Personalmente, ¿cómo la vivís?
Lo vivo con una asombrosa naturalidad, porque estoy dentro de la lógica de los hechos. Para mí era lo esperable, lo que tenía que hacer. En términos individuales no lo pienso mucho, y cuando lo hago es porque estoy cansado.

En estos 15 años de gobierno, ¿cuánto se avanzó o se retrocedió en lo que tiene que ver con la comunicación política?
Es algo que ha cambiado absolutamente en todo el mundo. Podemos discutir si varió lo esencial en lo que refiere a los contenidos, pero estamos asistiendo a un cambio feroz que ha puesto en jaque a todos los sistemas conocidos de comunicación, ya sea a nivel periodístico como a nivel publicitario, institucional. El cambio fundamental se dio en la transversalización, el quiebre de la verticalidad, y la voz que puebla las redes y que obliga, sobre todo al periodismo, a una revisión de sí mismo, y a encontrarse en un espacio diferente, tal vez como un gran ordenador del caos. Esto, que se vive como problema, creo que es una enorme oportunidad que cambia la forma, el lugar desde el que se ejerce el periodismo, pero no deberían cambiar los contenidos.

En su momento, siendo director de TNU, planteaste que el canal era “un error histórico”, y reclamabas una política de Estado para el uso de los medios públicos.

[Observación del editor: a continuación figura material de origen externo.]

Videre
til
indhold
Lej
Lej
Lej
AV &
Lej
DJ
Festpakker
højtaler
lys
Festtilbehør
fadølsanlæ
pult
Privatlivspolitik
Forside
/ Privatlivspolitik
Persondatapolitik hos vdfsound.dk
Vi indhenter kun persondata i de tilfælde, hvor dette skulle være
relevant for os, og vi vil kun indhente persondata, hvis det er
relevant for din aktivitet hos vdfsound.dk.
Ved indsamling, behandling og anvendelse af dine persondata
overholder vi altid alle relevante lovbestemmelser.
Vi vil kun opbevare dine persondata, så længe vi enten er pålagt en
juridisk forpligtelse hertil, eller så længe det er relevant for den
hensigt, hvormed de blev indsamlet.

Tengo una relación muy buena con la gente de TNU, y aprendí mucho ahí. Pero me preguntaba cuál era el sentido de tener un canal del Estado. En la medida en que se dieran las respuestas apropiadas, y que estuvieran entroncadas con la contemporaneidad, íbamos a poder descubrir que sí era necesario tener el canal público, pero no el marco de la concepción de TNU. Más allá de estas leyes que se han votado, creo que haya un esfuerzo en Antel, con Vera TV, con la producción de contenidos, y, por otro, en TNU, es un error, porque no hay optimización del trabajo realizado. Hay un canal donde se puede emitir, y un lugar donde se puede producir. Creo que TNU debería estar bajo un paraguas diferente y que, probablemente, fuera Antel.

¿Coincidís en que esto sigue siendo un gran pendiente del FA, con la Ley de Medios recién aprobada?

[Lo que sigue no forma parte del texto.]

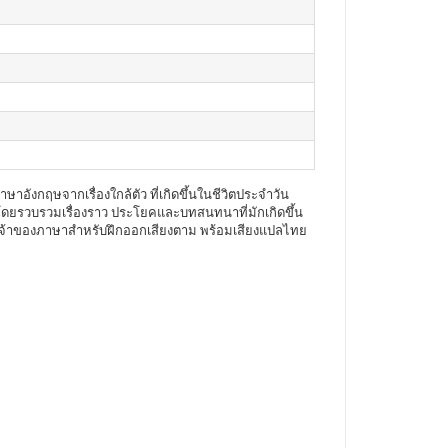
าอังกฤษจากเรื่องใกล้ตัว ที่เกิดขึ้นในชีวิตประจำวัน
ี โดยรวบรวมเรื่องราว ประโยคและบทสนทนาที่มักเกิดขึ้น
จากเจ้าของภาษาสำหรับฝึกออกเสียงตาม พร้อมเสียงแปลไทย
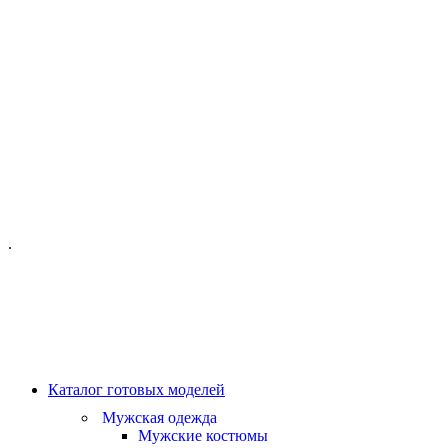
ОФИС МОСКВА:
МОСКВА, ГИЛЯРОВСКОГО, 50
ПН-ПТ - С 10-21:00
СБ-ВС С 11-19:00
+7 (977) 150 06 97
.
MANAGER@VELOURLAB.RU
Каталог готовых моделей
Мужская одежда
Мужские костюмы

Cada vez confirmo más que es un gran asunto pendiente. También creo que la forma en que se eligen los directores debería ser revisado. Y que los medios públicos necesitan un pensamiento dirigido y específico sobre ellos, para ver hasta dónde se puede llegar. En un momento se hizo mucho, como fue el caso de Virginia [Martínez], y [Sergio] Saccomani en la radio del SODRE, y después siguió, porque han hecho una evolución interesante, junto a los intentos de trabajo del ICAU [Instituto del Cine y Audiovisual Nacional]. Lo que faltó es cómo acompañar ese proceso y cómo llevarlo hacia el lugar que exige la contemporaneidad.